▶ **PROMPT A**: Lay out the records below as a Markdown table with the columns Row and Line, starting with the first line of the records and going on through the line with "11: (1014, 573)", both ends included. Omit blank lines and leave the pictures out.

▶ **GIVEN PASSAGE**:
____________

Hi Danny, Jill eats fish all the time. With me it's not the taste, I get stomach cramps etc, once had Lobster and two hours later Jill thought I was having an Heart Attack!!!

Plus it makes your smoker smell [emoji]128514[/emoji][emoji]128514[/emoji][emoji]128514[/emoji]


----------



## kiska95 (Nov 5, 2015)

Hey Danny

Fried fish as you describe is a British staple (our signature dish), being an island and not having deep fat fryers in the old days all fish was lightly covered in seasoned flour and fried on an old wood/ coal range  Have you seen how many fish n chip shops there are in the seaside resorts? On the north east coast Herring was the money fish (smoked to Kippers) but alas no more! 

That's why we have "Fish Fingers" LOL!!!


----------



## kc5tpy (Nov 5, 2015)

Hi Brian.  I have had some fish and chips better than others.  Back in Tx. Folks use flour, cornmeal ( polenta ) or a combo of the 2.  I still remove the skin and all "discoloured" meat.  If you catch a catfish over about 10-12 lbs. it's about the only way to eat it.  They usually have too much fat on them for my tastes.

Yes Steve.  It does make your smoker smell; AND the house when you fry it.  Keep Smokin!

Danny


----------

____________

▶ **PROMPT B**: Repeat the forum thread about frying fish in full, word for word.

▶ **EXERCISE MATERIAL**:
____________

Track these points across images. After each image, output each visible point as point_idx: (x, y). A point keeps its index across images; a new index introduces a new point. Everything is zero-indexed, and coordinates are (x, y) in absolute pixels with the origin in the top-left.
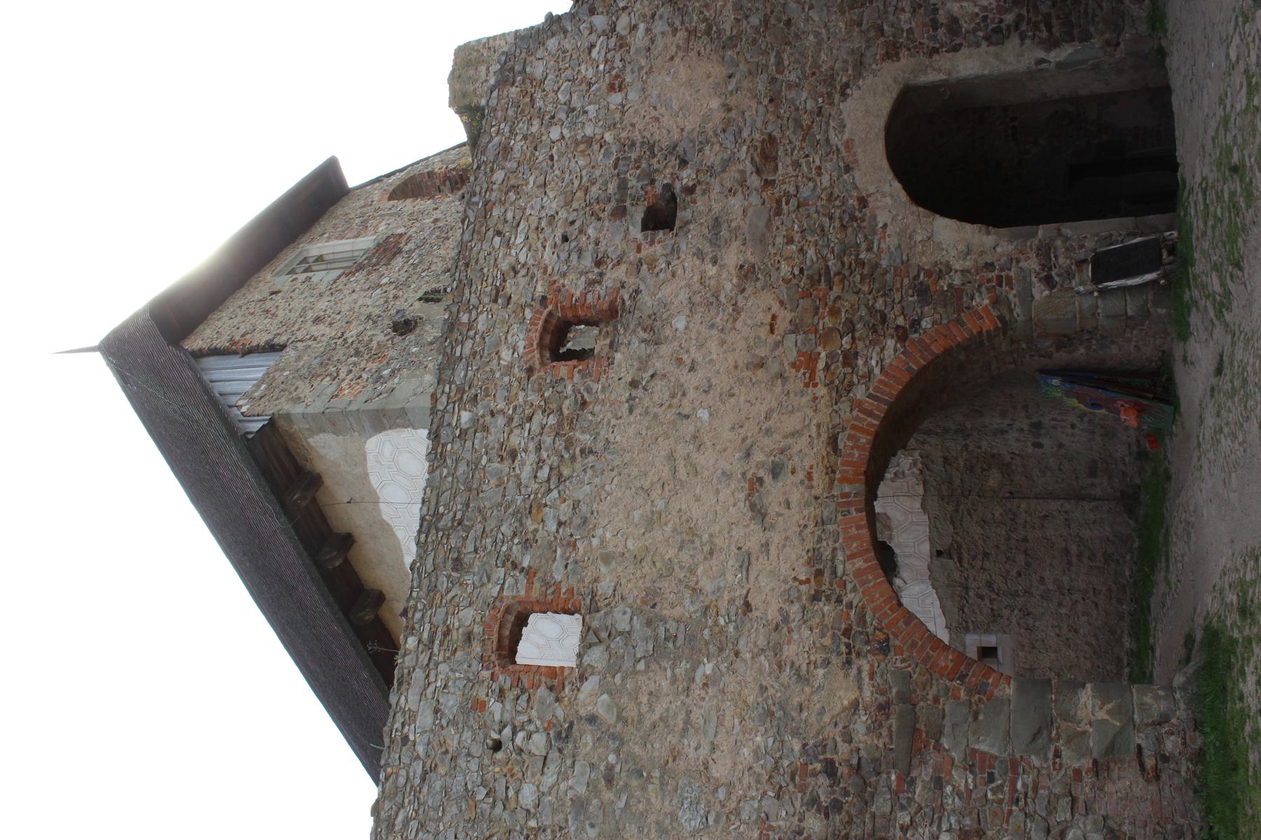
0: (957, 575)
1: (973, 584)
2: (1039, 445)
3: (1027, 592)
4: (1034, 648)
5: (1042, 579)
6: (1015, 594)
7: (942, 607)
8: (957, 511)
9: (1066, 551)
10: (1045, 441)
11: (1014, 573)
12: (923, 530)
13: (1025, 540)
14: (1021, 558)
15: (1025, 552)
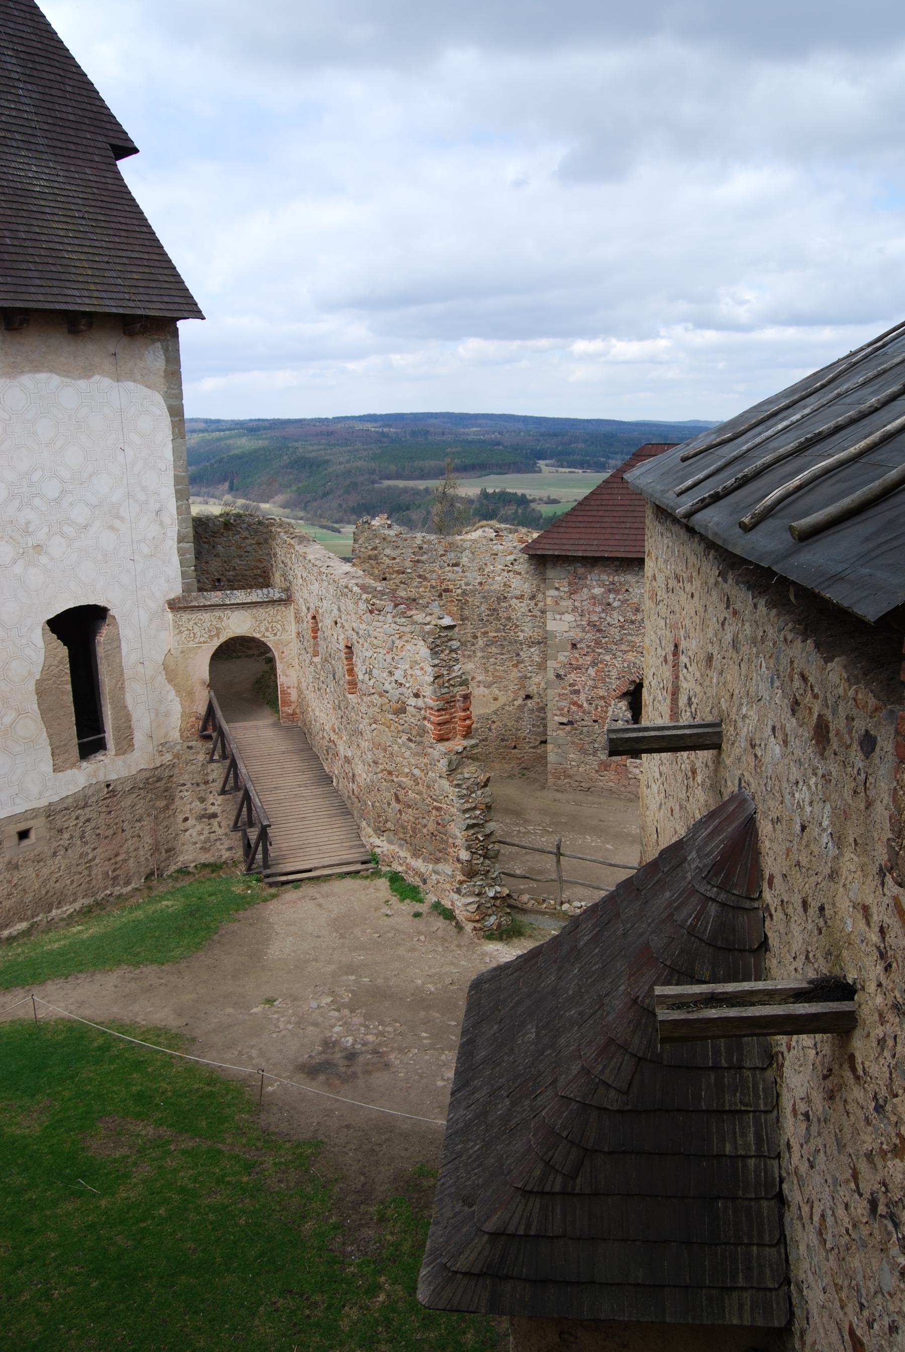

____________

▶ **EXPECTED ANSWER A**:
| Row | Line |
|---|---|
| 1 | Track these points across images. After each image, output each visible point as point_idx: (x, y). A point keeps its index across images; a new index introduces a new point. Everything is zero-indexed, and coordinates are (x, y) in absolute pixels with the origin in the top-left. |
| 2 | 0: (957, 575) |
| 3 | 1: (973, 584) |
| 4 | 2: (1039, 445) |
| 5 | 3: (1027, 592) |
| 6 | 4: (1034, 648) |
| 7 | 5: (1042, 579) |
| 8 | 6: (1015, 594) |
| 9 | 7: (942, 607) |
| 10 | 8: (957, 511) |
| 11 | 9: (1066, 551) |
| 12 | 10: (1045, 441) |
| 13 | 11: (1014, 573) |

▶ **EXPECTED ANSWER B**:
Hi Danny, Jill eats fish all the time. With me it's not the taste, I get stomach cramps etc, once had Lobster and two hours later Jill thought I was having an Heart Attack!!!

Plus it makes your smoker smell [emoji]128514[/emoji][emoji]128514[/emoji][emoji]128514[/emoji]


----------



## kiska95 (Nov 5, 2015)

Hey Danny

Fried fish as you describe is a British staple (our signature dish), being an island and not having deep fat fryers in the old days all fish was lightly covered in seasoned flour and fried on an old wood/ coal range  Have you seen how many fish n chip shops there are in the seaside resorts? On the north east coast Herring was the money fish (smoked to Kippers) but alas no more! 

That's why we have "Fish Fingers" LOL!!!


----------



## kc5tpy (Nov 5, 2015)

Hi Brian.  I have had some fish and chips better than others.  Back in Tx. Folks use flour, cornmeal ( polenta ) or a combo of the 2.  I still remove the skin and all "discoloured" meat.  If you catch a catfish over about 10-12 lbs. it's about the only way to eat it.  They usually have too much fat on them for my tastes.

Yes Steve.  It does make your smoker smell; AND the house when you fry it.  Keep Smokin!

Danny


----------